Im trying to make a wakeup model for GitHub - OpenVoiceOS/precise_lite_runner
and keep getting
ValueError: Cannot set tensor: Dimension mismatch. Got 3 but expected 2 for input 0.”
looking around i still cant find where i the setting to fix this problem.
I’m assuming that you downloaded just the TFLite model file from your Edge Impulse project. If you upload it to netron.app, you can see that it expects a 1D input of your features. Those features then get reshaped (via Keras layer) to a 2D array.
For example, your MFCCs (based on the MFCC parameters) might output something like a 61x40 array. However, your model expects a 1D array, so those features get flattened to a 2440-element 1D array before they are sent to the TFLite model.
From this, it looks like you need to flatten your feature array. Try numpy.flatten() or numpy.reshape() to get your feature array into a (1, n) array (where 1 is number of samples (1) and ‘n’ is the total number of features).
The demo model that you posted shows that the input dimension is (1, 29, 13) whereas the second model you posted shows an expected input dimension of (1, 7085). Edge Impulse flattens all of the inputs for all models, hence why it is only 2 dimensions. You will need to modify precise_lite_runner/runner.py if you want it to accept 2-dimensional inputs to models.
The main changes were setting the in- and output to the right shapes:
output_data = np.ndarray(self.output_details['shape'], dtype=np.float32)
current = np.array([input]).astype(np.float32).reshape(self.input_details['shape'])
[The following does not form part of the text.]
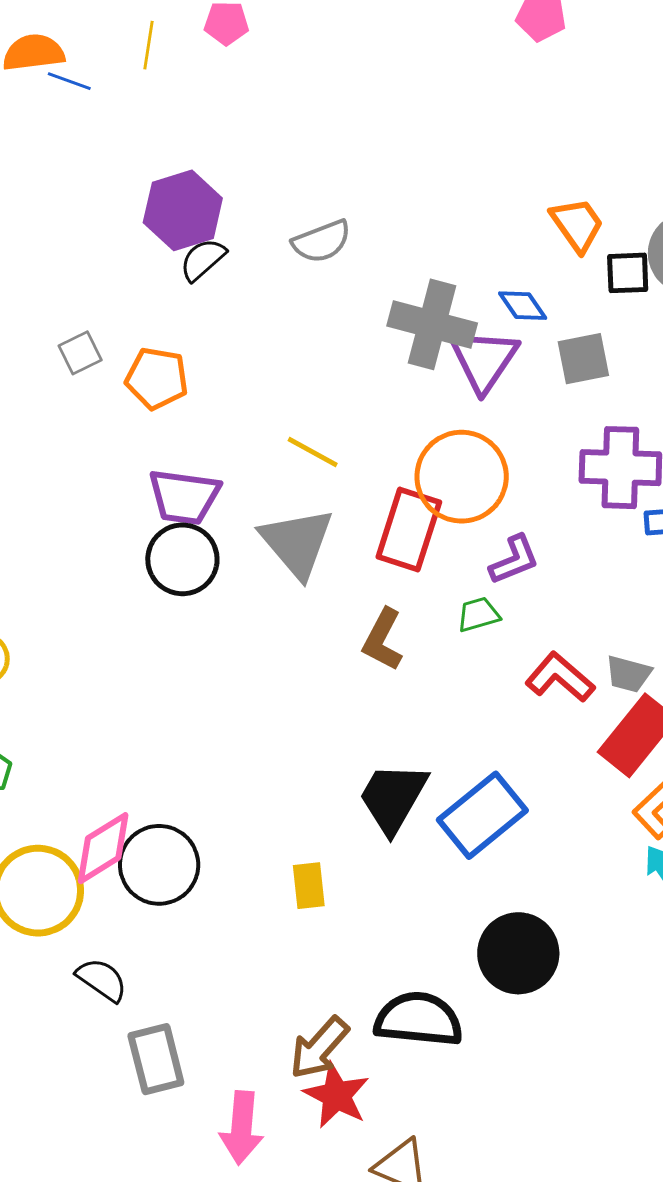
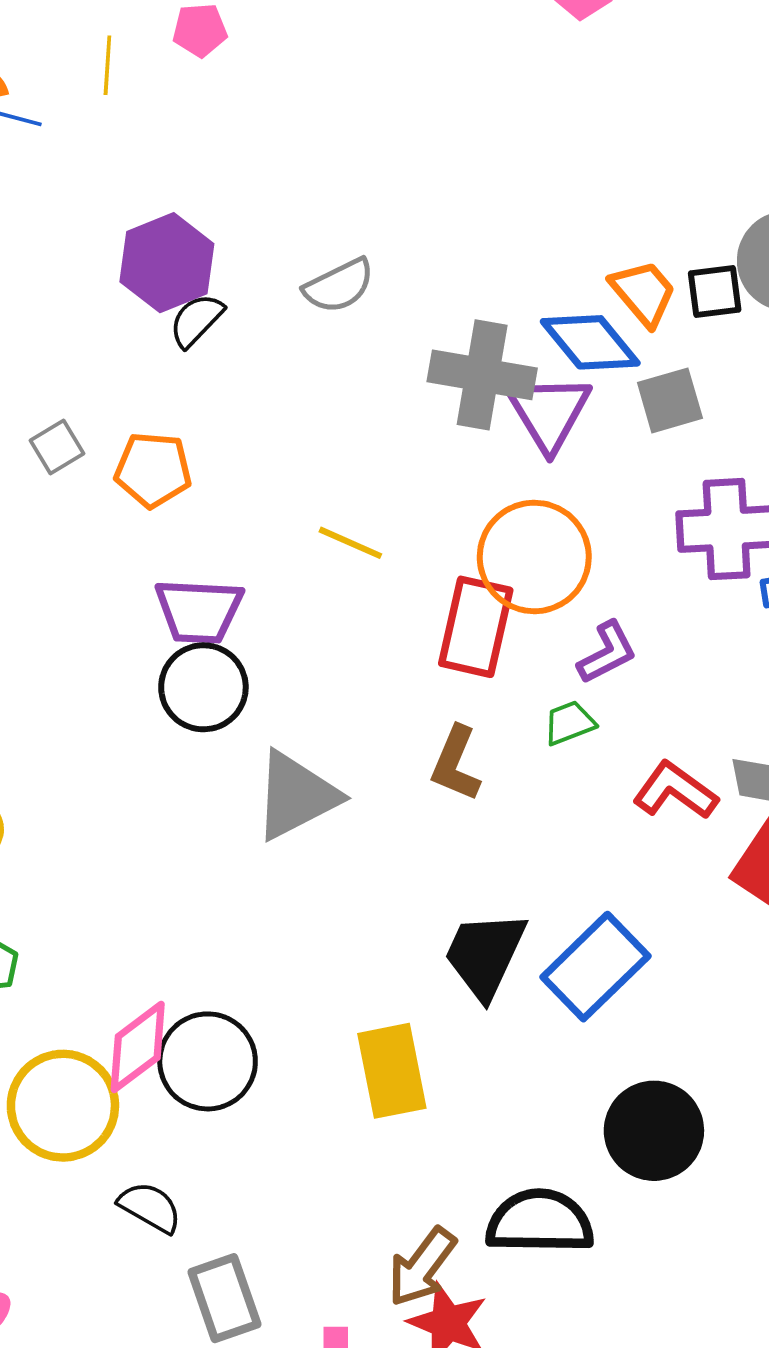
orange trapezoid: (577, 225) -> (643, 293), moved
blue diamond: (523, 306) -> (590, 342), size x1.6
gray triangle: (297, 543) -> (296, 796), moved, turned 48
yellow rectangle: (309, 886) -> (392, 1071), size x1.6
I also disabled calling theshold_decoder.decode(raw_output) as this looked like it tried to convert the raw_output to a probability. Note that demo model outputs a single value while EI models outputs ‘probabilities’ for each label (in my case 3 labels). So it’s also import which index you reference here:
def run(self, inp: np.ndarray) -> float:
return self.predict(inp[np.newaxis]) # helloworld label is at index 0
In my case, the helloworld index is at 0 so I didn’t have to change anything.
Again, I’m not sure what the application should do and whether the params were correct or disabling the decoder was the right thing to do. But the changes were enough to get the right input shape and output shape. I hope this helps or gives some direction.
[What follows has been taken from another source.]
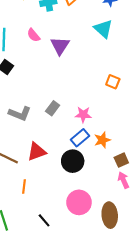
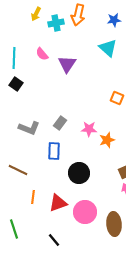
blue rectangle: (80, 138) -> (54, 151), moved, turned -48
orange star: (102, 140) -> (107, 140), moved
red triangle: (37, 152) -> (58, 203), moved
black line: (44, 220) -> (54, 240), moved

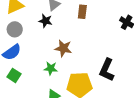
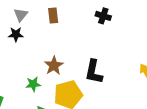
brown star: (63, 48) -> (54, 66), moved, turned -30

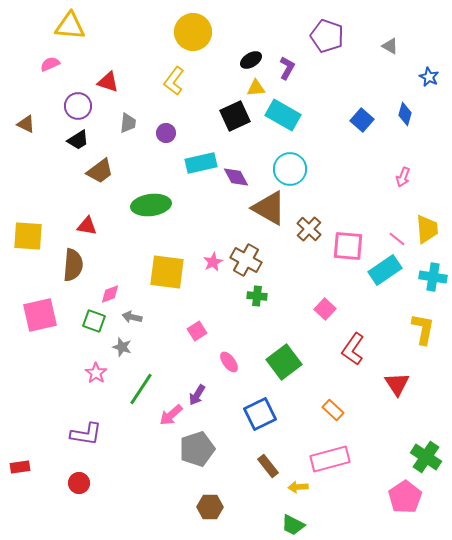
I highly recommend copying the “raw features” from one of your test samples in Edge Impulse and sending that to your model (performing inference with a static set of features) to see if the inference results from your OpenVoiceOS output match up with what you expect (i.e. the inference results in the detailed results of the test page–you can see that “up” should be 93% in the screenshot).
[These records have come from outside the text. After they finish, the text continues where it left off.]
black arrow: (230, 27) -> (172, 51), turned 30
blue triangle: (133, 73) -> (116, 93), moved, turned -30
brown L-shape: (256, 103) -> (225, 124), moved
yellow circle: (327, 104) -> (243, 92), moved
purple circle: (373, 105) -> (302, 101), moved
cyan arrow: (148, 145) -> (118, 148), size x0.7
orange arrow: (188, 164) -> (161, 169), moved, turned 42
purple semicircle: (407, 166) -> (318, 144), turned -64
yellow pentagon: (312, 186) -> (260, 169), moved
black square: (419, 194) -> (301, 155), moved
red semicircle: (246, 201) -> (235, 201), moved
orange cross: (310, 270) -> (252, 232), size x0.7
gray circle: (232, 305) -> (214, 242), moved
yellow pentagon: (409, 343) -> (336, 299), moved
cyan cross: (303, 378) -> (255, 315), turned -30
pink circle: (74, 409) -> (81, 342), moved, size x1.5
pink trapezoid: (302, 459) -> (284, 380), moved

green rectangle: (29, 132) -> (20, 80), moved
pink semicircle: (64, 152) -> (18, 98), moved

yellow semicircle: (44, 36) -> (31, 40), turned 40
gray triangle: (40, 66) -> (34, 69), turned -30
The live classification works excellently, but " return self.predict(inp[np.newaxis]) " and " return self.predict(inp[np.newaxis]) " both only respond to white noise (i removed irrelevant voice data from the training data, and left the noise and the keyword )
ouput notes: output data shape: (1, 2) inputS length: 1
This may be due to the input handling of the buffers and the expected model input which is fundamentally different than our model we export. To get this application to work I’m afraid will be too much hacking which will make the application totally different than what it was meant to do.
If you’d like an out-of-the-box example with Python take a look at this audio example from our Linux Python SDK
If in the future you still plan to make the changes. Take a look out how we handle windows, frames and input to the classifer here. And think once this has been handle in your script you’d be good to go.